11Trois études de cas sont menées dans la partie centrale du livre, où les variations sur la vie de trois écrivains font l’objet d’un travail comparatif. Les biographies successives de Rimbaud, Colette et Malraux, trois « mythes » français, sont abordées comme réécritures pour y observer  relations biographiques, constructions et déconstructions mythographiques et fonctions testimoniales de la narration. Le cas Rimbaud révèle la difficulté de dépasser l’opposition entre entreprise hagiographique et démystification lorsque l’écrivain est devenu une légende. Avec Colette se posent, entre bien d’autres, la question de l’invention de soi dans l’autofiction ou encore celle des anticipations de l’œuvre sur la vie, les analyses de Martine Boyer-Weinmann faisant parfois échos sur ce point aux propositions pour remettre « la biographie à l’endroit » avancées par Pierre Bayard dans Demain est écrit (Minuit 2005). Avec Malraux, « mythomane doué pour l’action » (439), les biographes sont fascinés par une figure à l’épreuve du temps mais sont confrontés à « l’élasticité » de ses relations « à la catégorie du vrai » (l’affirmation est de Jean Lacouture). Ces trois analyses occupent plus de la moitié de l’ouvrage et constituent une mise à l’épreuve  réussie des propositions théoriques qui les encadrent.
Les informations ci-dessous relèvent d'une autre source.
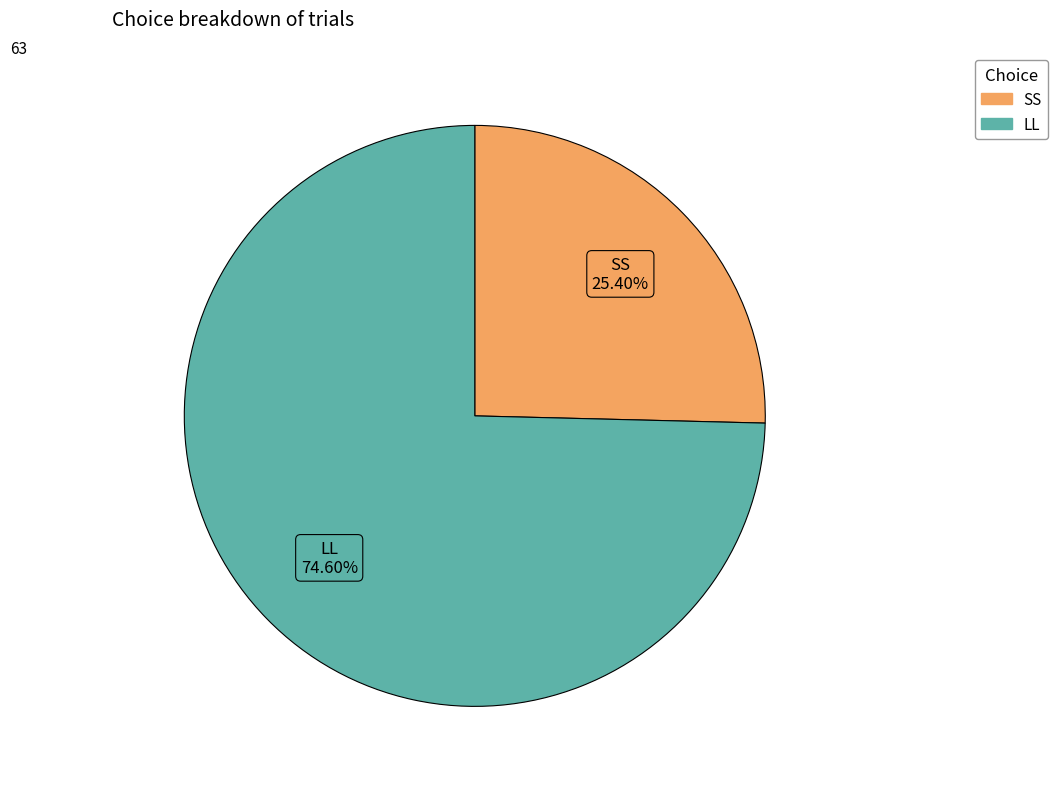

Is there any slice that represents more than half of the pie?

Yes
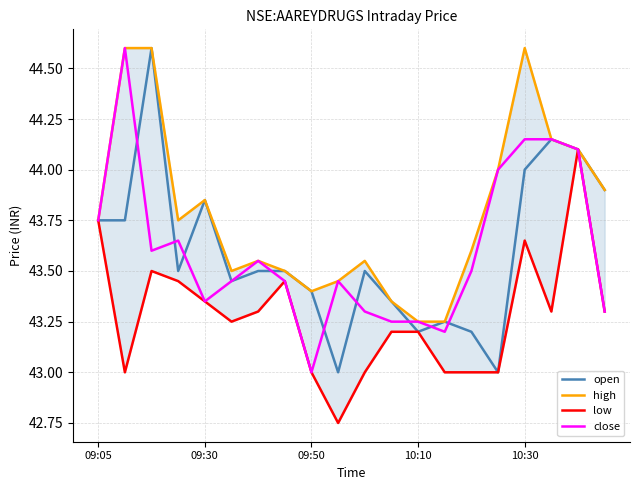

Is it true that high equals 43.5 at 5?

True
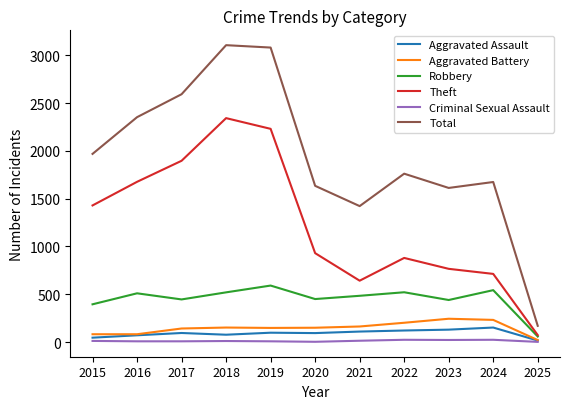

Which series has the largest total across all categories?

Total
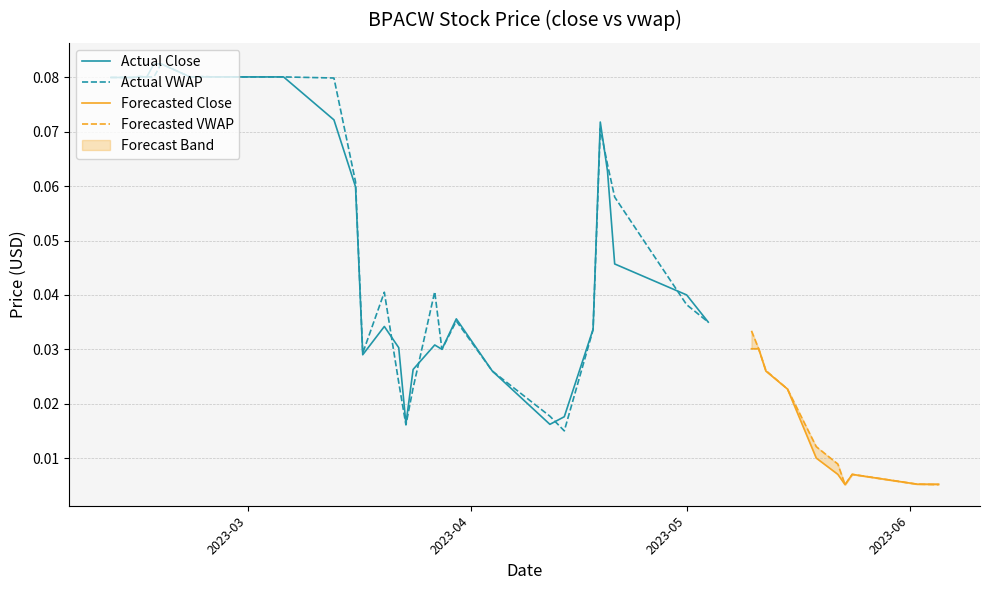

Which series changed the most between 9 and 31?

close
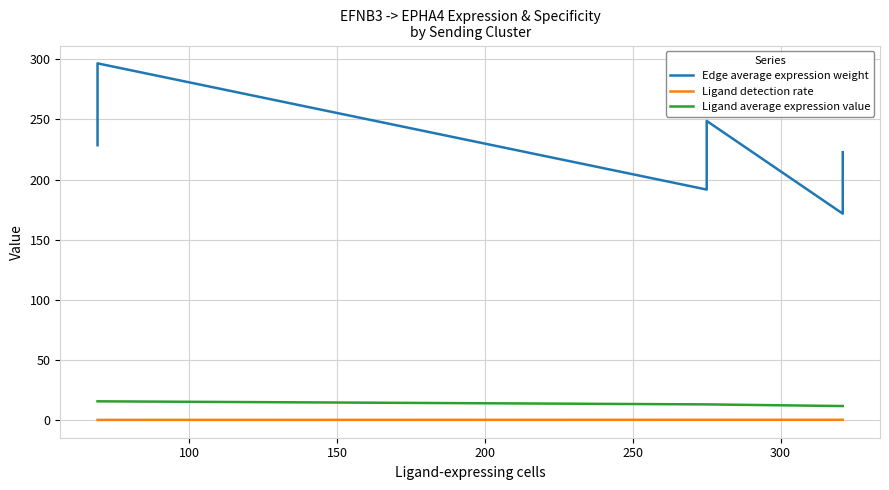

How many lines are shown in the chart?

3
12Promue comme objet de la théorie et de la critique littéraire, la biographie d’écrivain a-t-elle enfin elle-même une valeur critique ? La biographie littéraire est-elle seulement une pratique historiographique, renseignant sur la place d’une vie, d’une œuvre ou d’un mythe dans la vie intellectuelle d’une époque ou est-elle aussi une modalité de la critique littéraire, un outil pour la lecture des textes ? Martine Boyer-Weinmann rappelle l’irréductible permanence de l’antibiographisme littéraire, qu’elle relève par exemple chez le Kundera des Testaments trahis et de L’Art du roman. C’est toutefois sous le signe de l’ambivalence que se situe le rapport d’un Valéry ou d’un Barthes à la biographie (littéraire). Proust lui-même, après les travaux de Luc Fraisse et ceux de José-Luis Diaz sur Sainte-Beuve, se voit campé en « plus ardent praticien de la méthode biographique » (25). À part quelques pistes intéressantes de rapprochement avec la critique d’inspiration génétique, Martine Boyer-Weinmann ne montre cependant pas en quoi la biographie peut participer à la critique textuelle. Constater que le Jean Cocteau (Gallimard, 2003) de Claude Arnauld vient occuper un terrain déserté par la critique universitaire ne suffit pas pour conclure quant à la valeur critique du travail de Claude Arnauld. Le débat semble loin d’être clos, mais Martine Boyer-Weinmann a le mérite d’en avoir rappelé les tenants et les enjeux.

13 À défaut d’être définitivement convaincu par la thèse de l’appartenance de la biographie d’écrivain à la « littérature secondaire », on se félicitera du plaidoyer mené par Martine Boyer-Weinman pour la réintégration de ce genre factuel dans le champ de la « littérature primaire ».  La biographie (d’écrivain ou non) est un genre littéraire et peut être classée parmi les genres à contraintes. « Assigné à l’exact et au vrai » (435), le récit biographique, et plus largement le récit factuel, obéit à l’« impératif de subordonner l’invention au matériau disponible, de composer le réel tout en composant avec lui » (433). D’aucuns seront tentés d’aller plus loin et de déclarer témérairement que l’historien, ou le biographe, est un oulipien qui s’ignore.